Young people — let’s say those who are in their teens or early twenties — have perhaps not yet bought into the system, are not yet beneficiaries of the existing order of things. That means they have the room, psychologically speaking, to question the values of society in a way that someone who is part of the franchise does not. This allows them the space to doubt — and potentially to reject — everything. For many older people, careers, marriage, parenting, and so on, make this completely open-ended attitude too strenuous. They crave absolutes and certainties. They want to settle down, lock into a program, and not question everything all the time. The young nihilist has no such investment; he therefore has the freedom to doubt all those certitudes in which his society finds structure and security.

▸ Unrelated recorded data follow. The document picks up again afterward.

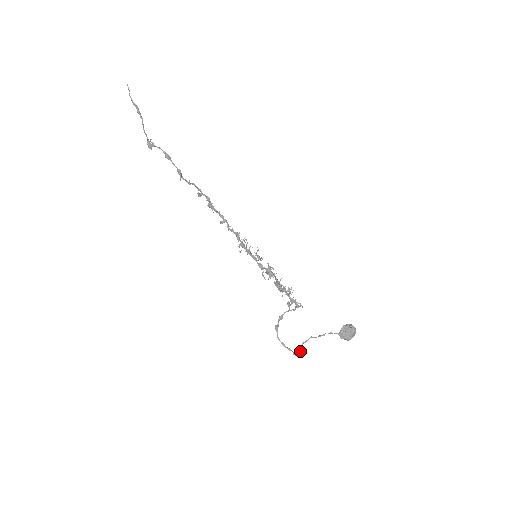
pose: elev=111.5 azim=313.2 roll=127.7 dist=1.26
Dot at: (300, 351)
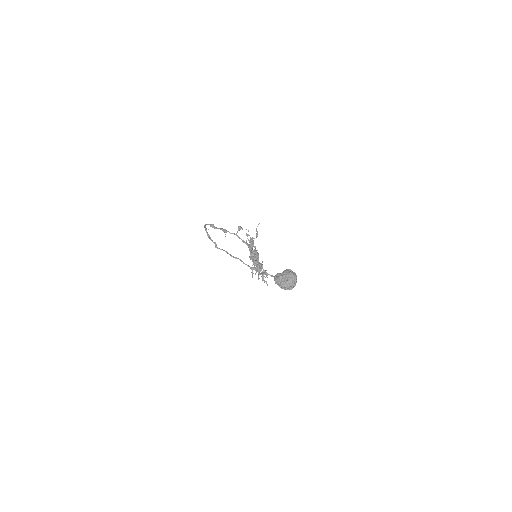
Dot at: occluded
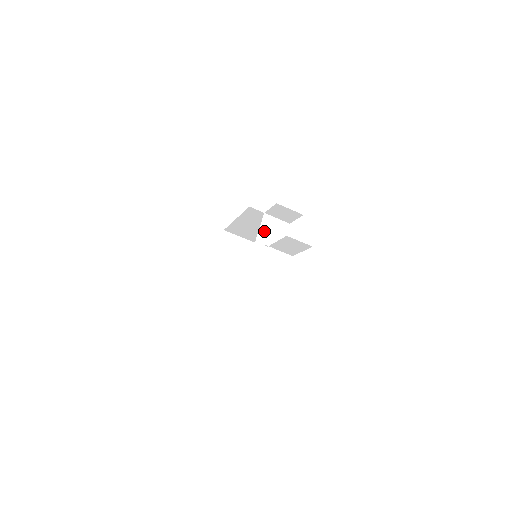
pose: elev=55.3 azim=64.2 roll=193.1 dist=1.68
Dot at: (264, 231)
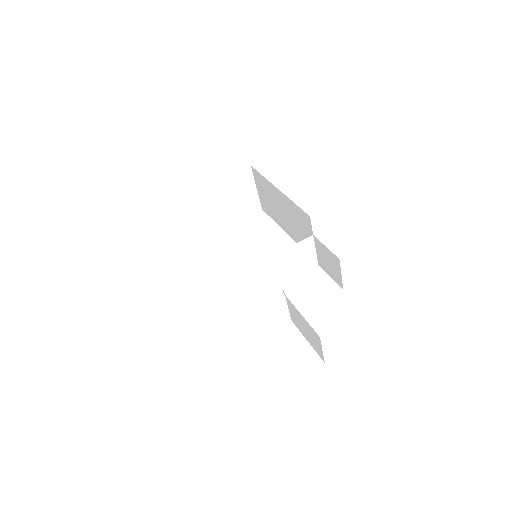
Dot at: (292, 251)
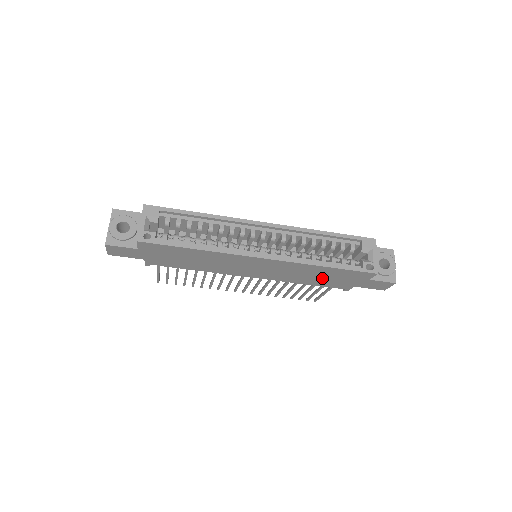
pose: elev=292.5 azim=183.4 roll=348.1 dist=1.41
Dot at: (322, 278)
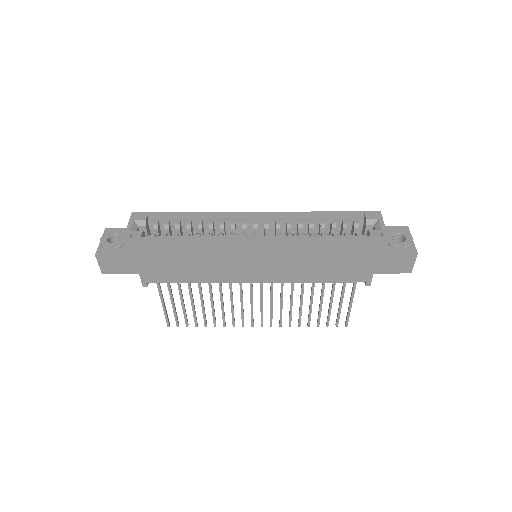
Dot at: (331, 264)
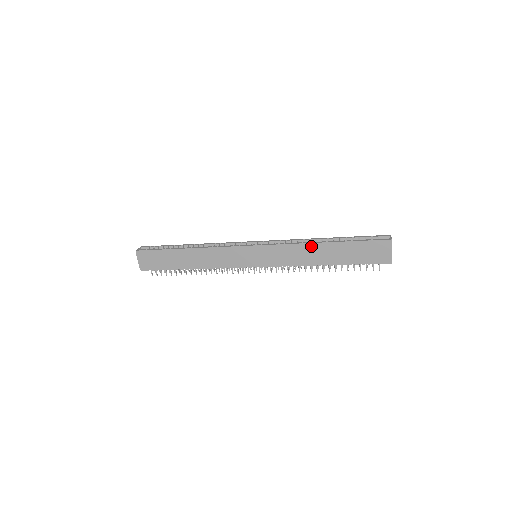
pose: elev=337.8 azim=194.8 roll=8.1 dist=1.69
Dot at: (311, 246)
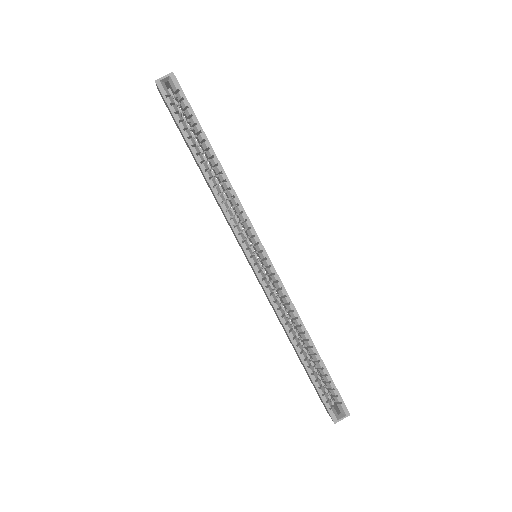
Dot at: (288, 335)
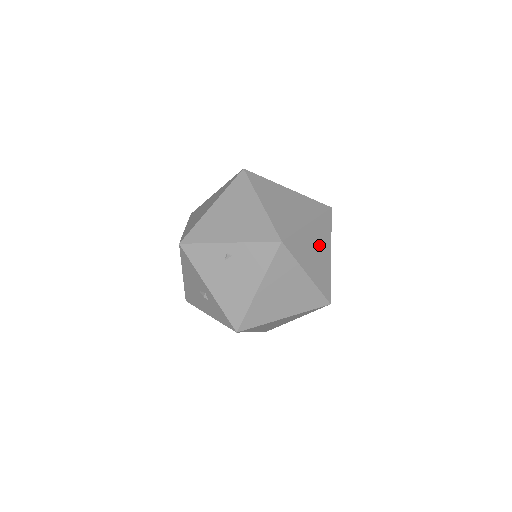
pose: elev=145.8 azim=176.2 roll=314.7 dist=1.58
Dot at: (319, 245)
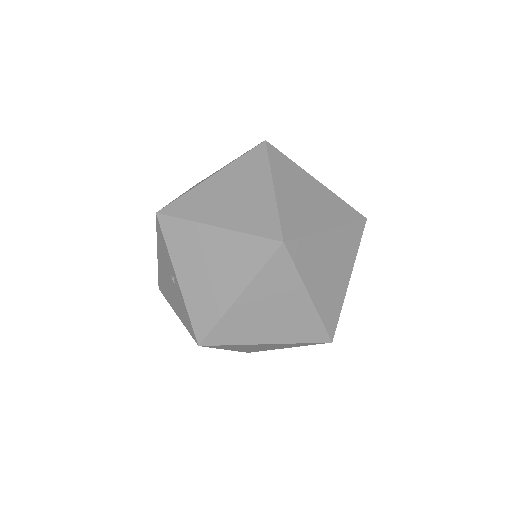
Dot at: (270, 346)
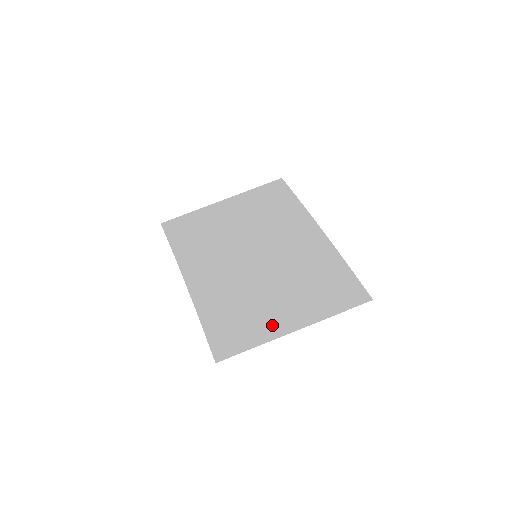
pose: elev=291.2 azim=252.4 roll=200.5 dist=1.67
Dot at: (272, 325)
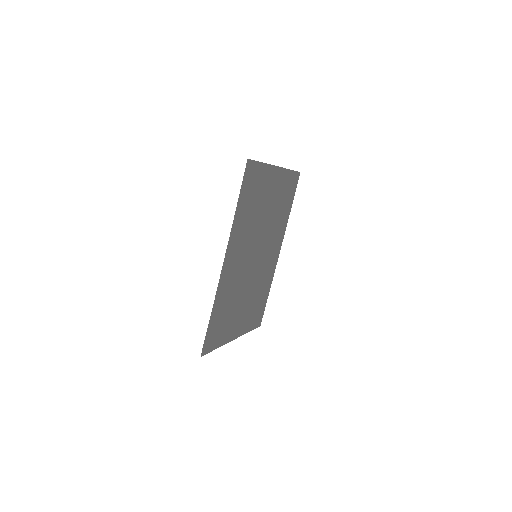
Dot at: (268, 179)
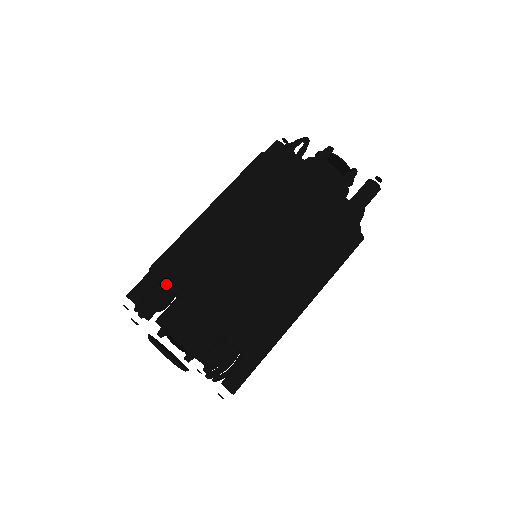
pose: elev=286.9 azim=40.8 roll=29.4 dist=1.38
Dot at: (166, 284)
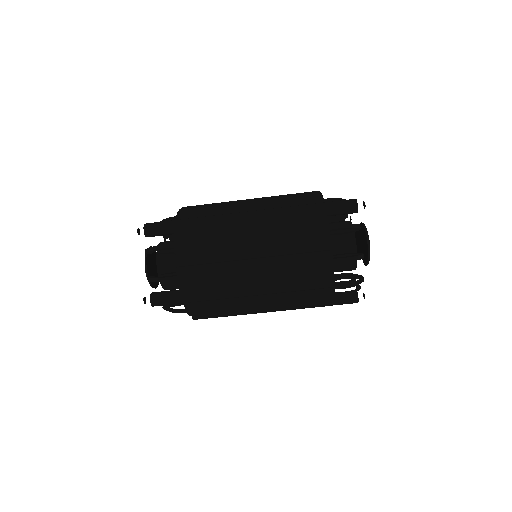
Dot at: (180, 303)
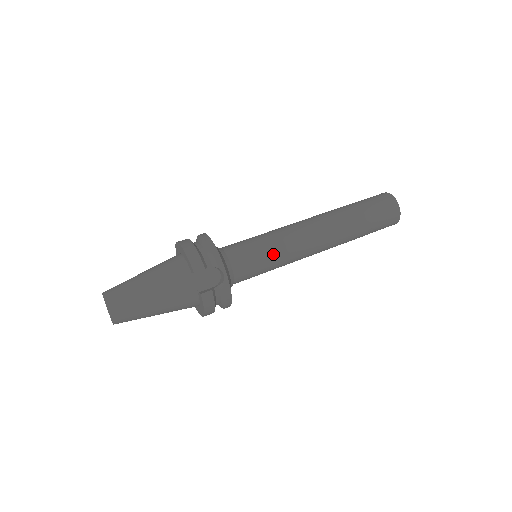
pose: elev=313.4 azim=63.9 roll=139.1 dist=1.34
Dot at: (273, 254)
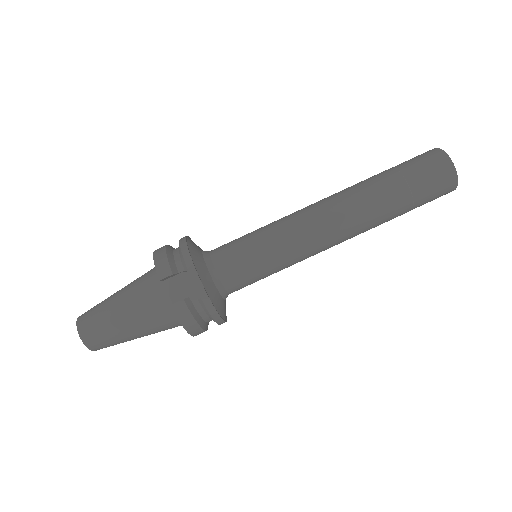
Dot at: (269, 249)
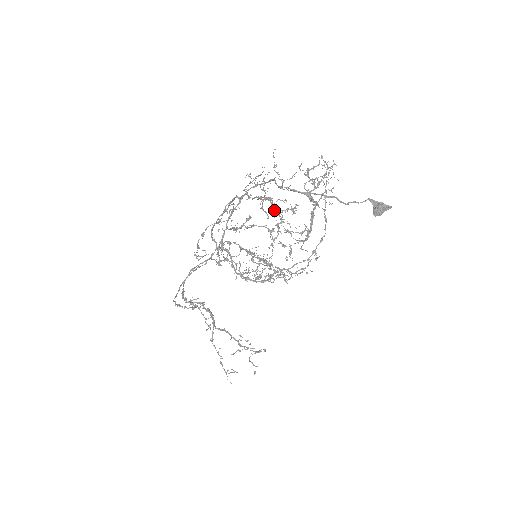
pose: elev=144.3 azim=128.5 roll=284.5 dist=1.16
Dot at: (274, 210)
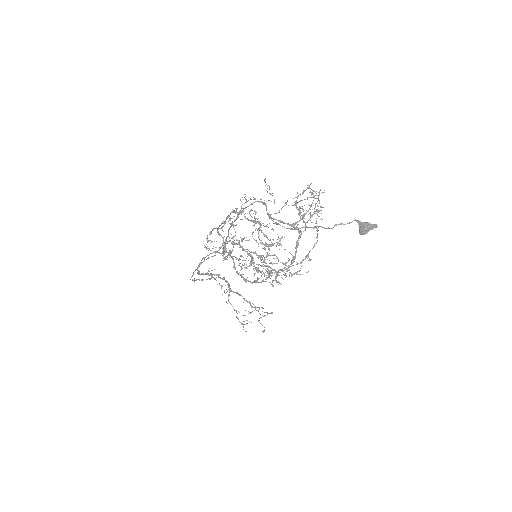
Dot at: occluded
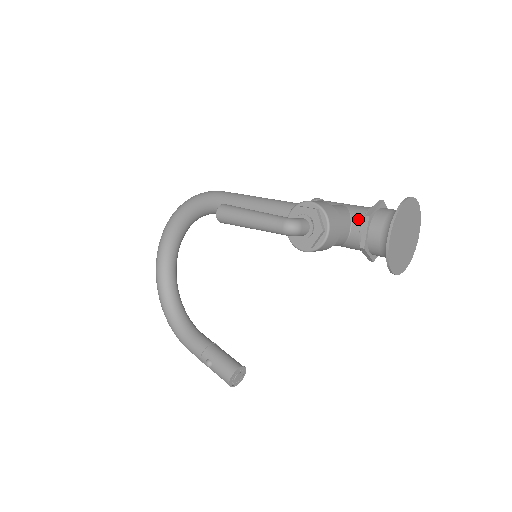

Furthermore, the young nihilist has probably noticed that ideas and values often function as ideology or otherwise as rationalizations of some sort — that is, they are held not for their own sake but rather as means for legitimizing the status quo or perhaps justifying some revolutionary alternative to the status quo. Young people have the purity of vision to see that the real game being played, in one form or another, is the politics of domination. They understand that ideas and values, of whatever sort, are often used as weapons to advance personal interests. This can result in someone stepping back and saying fuck it, I am not playing this game. This is all bullshit.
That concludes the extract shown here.